Consigne donnée:
Dans le texte fourni sur la prise en charge de la dépendance, relevez toutes les échéances successivement annoncées pour le projet de loi qui ne se sont jamais concrétisées.

Texte fourni:
##########
Dépendance - Mise en place du cinquième risque : et si c'était vrai ?
Depuis l'annonce par Nicolas Sarkozy, le 9 juin 2007 devant le congrès de l'Unapei (Union nationale des associations de parents, de personnes handicapées mentales et de leurs amis), de la mise en place d'un cinquième risque de la protection sociale dédié à la prise en charge de la dépendance, sa matérialisation - sous la forme d'un projet de loi - a été annoncée puis décalée à plusieurs reprises. Rentrée 2008, premier semestre 2009, rentrée 2009, début 2010 : les dates annoncées se sont succédé sans jamais se concrétiser, au point de susciter des doutes, chez les différents acteurs de la prise en charge de la dépendance, sur la perspective d'une mise en place effective du cinquième risque. Mais il semble bien que le processus touche désormais à son terme et que le cinquième risque pourrait - vraiment - voir le jour dans les prochains mois.
Le Premier ministre, lors de sa rencontre avec l'Assemblée des départements de France (ADF) le 1er juin, puis le chef de l'Etat ont en effet confirmé le dépôt prochain d'un projet de loi. François Fillon a ainsi indiqué aux représentants des départements que la "réforme de la dépendance" sera lancée "avant la fin de cette année" (voir notre article ci-contre du 2 juin 2010). De son côté, Nicolas Sarkozy a promis d'engager le chantier du cinquième risque dès le lendemain du vote de la réforme des retraites.
Si le calendrier semble ainsi mieux assuré, il reste maintenant à connaître le contenu de la réforme. Une seule chose semble certaine : elle devrait être moins ambitieuse que ce qui était envisagé en 2007. Mais il est vrai que la crise budgétaire et le nécessaire redressement des finances publiques sont, entre-temps, passés par là. Signe de ce réajustement : le gouvernement évoque de moins en moins la perspective d'un cinquième risque (qui devrait concerner à la fois les personnes âgées et les personnes handicapées), pour parler plutôt de la prise en charge de la dépendance. Pour le reste, le débat demeure assez largement ouvert, même si un certain nombre de perspectives semblent progressivement se cristalliser.
A défaut d'annonces précises de la part du gouvernement, le débat se focalise sur le rapport rédigé par Valérie Rosso-Debord pour la mission d'information de l'Assemblée sur la prise en charge des personnes âgées dépendantes (voir ci-contre notre article du 25 juin 2010). Les principaux acteurs concernés - Unccas, ADF, Mutualité française, associations... - ont ainsi pris position sur ce document (voir ci-contre nos articles du 28 juin et du 23 juillet 2010). Si le rapport ne fait pas consensus, ces réactions montrent néanmoins une évolution des esprits sur un aspect-clé de la réforme : la plupart des acteurs majeurs acceptent ou se résignent à la mise en place d'une part assurantielle (mutuelles, organismes de prévoyance et sociétés d'assurance) dans la prise en charge de la dépendance. Mais le débat reste ouvert sur l'ampleur de l'intervention des assurances et sur les garanties à mettre en place. Le rapport Rosso-Debord propose, pour sa part, la souscription obligatoire, dès 50 ans, d'une assurance perte d'autonomie liée à l'âge, qui serait progressivement universalisée par la mutualisation des cotisations et par la création d'un fonds de garantie. Par la voix de Nora Berra, secrétaire d'Etat chargée des Aînés, le gouvernement a tenu à rassurer en affirmant, le 22 juillet, que la solidarité continuerait à jouer un rôle central et que le rapport Rosso-Debord "n'augure pas de ce qui sera retenu", tout en confirmant que le dispositif comporterait une dimension assurantielle.
##########
Jeu de données:
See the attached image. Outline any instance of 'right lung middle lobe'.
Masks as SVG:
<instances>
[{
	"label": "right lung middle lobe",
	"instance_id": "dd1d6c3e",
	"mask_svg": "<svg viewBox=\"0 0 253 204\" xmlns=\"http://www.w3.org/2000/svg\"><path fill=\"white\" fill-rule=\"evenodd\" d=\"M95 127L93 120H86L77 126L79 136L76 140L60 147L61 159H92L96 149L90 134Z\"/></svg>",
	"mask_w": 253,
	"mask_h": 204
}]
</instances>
##########
Réponse correcte:
Rentrée 2008, premier semestre 2009, rentrée 2009, début 2010.